Fact: Maureen Johnson is hilarious. I know it, she knows it, John Green knows it, and, once you read this novel, you’ll know it too.* Unless you’ve heard her speak at a certain nerdy convention, then you already know. THE POINT IS, she is full of wit and snark and she makes me laugh, especially in Suite Scarlett.
When I found out she would be the keynote speaker at the Book Blogger Convention (BBC), I decided to read some of her books because I like to do my homework. I read Devilish and 13 Little Blue Envelopes, neither of which I really enjoyed. I actively avoided reading Suite Scarlett because of the cover, assuming it would be a middle-of-the-road “chick lit” novel. I was confused, then, when I met Maureen and she was so charismatic and entertaining. Why weren’t her books like that? At the BBC, we were given a copy of the audio book for Suite Scarlett, so I suspended my bias regarding the cover and decided to give her work another chance.
It’s tradition in Scarlett Martin’s hotel owning/running family that upon turning fifteen, one is given the responsibility of maintaining a suite and any possible guests that suite might have. Scarlett is a bit taken aback when she is given the Empire Suite, the most fancy and expensive in the entire hotel. She assumes her parents don’t think she can handle the assignment, which is quite possible since the hotel rarely has guests as it is, never mind in the most costly set of rooms. Then a tornado of a guest, Mrs. Amberson, arrives and rents the Empire suite, hires Scarlett as her assistant, and becomes deeply involved in Scarlett’s older brother Spencer’s acting career. Hijinks ensue. But smart ones!
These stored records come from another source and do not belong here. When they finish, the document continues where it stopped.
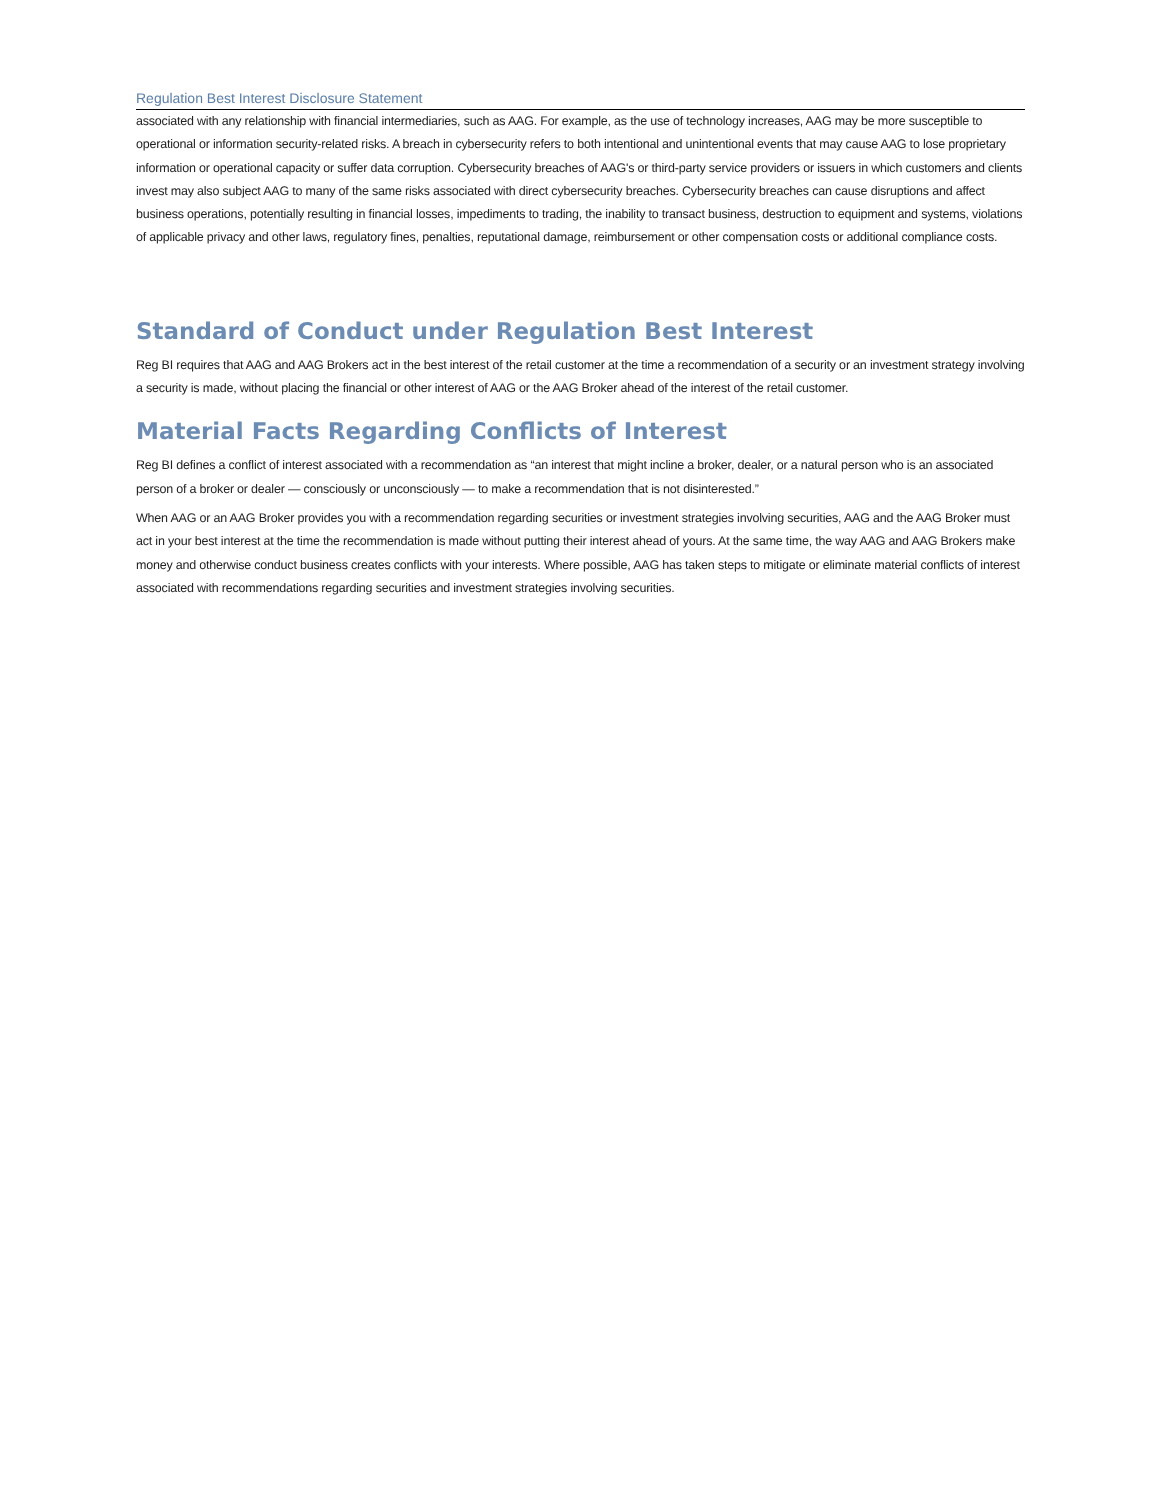Regulation Best Interest Disclosure Statement
associated with any relationship with financial intermediaries, such as AAG. For example, as the use of technology increases, AAG may be more susceptible to operational or information security-related risks. A breach in cybersecurity refers to both intentional and unintentional events that may cause AAG to lose proprietary information or operational capacity or suffer data corruption. Cybersecurity breaches of AAG's or third-party service providers or issuers in which customers and clients invest may also subject AAG to many of the same risks associated with direct cybersecurity breaches. Cybersecurity breaches can cause disruptions and affect business operations, potentially resulting in financial losses, impediments to trading, the inability to transact business, destruction to equipment and systems, violations of applicable privacy and other laws, regulatory fines, penalties, reputational damage, reimbursement or other compensation costs or additional compliance costs.
Standard of Conduct under Regulation Best Interest
Reg BI requires that AAG and AAG Brokers act in the best interest of the retail customer at the time a recommendation of a security or an investment strategy involving a security is made, without placing the financial or other interest of AAG or the AAG Broker ahead of the interest of the retail customer.
Material Facts Regarding Conflicts of Interest
Reg BI defines a conflict of interest associated with a recommendation as “an interest that might incline a broker, dealer, or a natural person who is an associated person of a broker or dealer — consciously or unconsciously — to make a recommendation that is not disinterested.”
When AAG or an AAG Broker provides you with a recommendation regarding securities or investment strategies involving securities, AAG and the AAG Broker must act in your best interest at the time the recommendation is made without putting their interest ahead of yours. At the same time, the way AAG and AAG Brokers make money and otherwise conduct business creates conflicts with your interests. Where possible, AAG has taken steps to mitigate or eliminate material conflicts of interest associated with recommendations regarding securities and investment strategies involving securities.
Suite Scarlett is the book I was wishing Maureen had written. Although there’s a love story, it isn’t corny, and the book ends up being more about Scarlett and her family (with New York City an honorary member). And it passes the Bechdel Test**!
On the narration: She did all the voices, all the emotions, even fake coughs. One of the better narrations I’ve heard.
*You are allowed to disagree, of course. Just don’t tell me, because it will make me frown.
** Although usually used in regard to movies, the Bechdel Test requires 1) at least two female charcters who 2) talk to each other 3) about something other than boys. You’d be surprised by just how many movies and books do not reach this simple goal.
Disclosure: The mp3 audio version of the book was included in the BBC swag bag.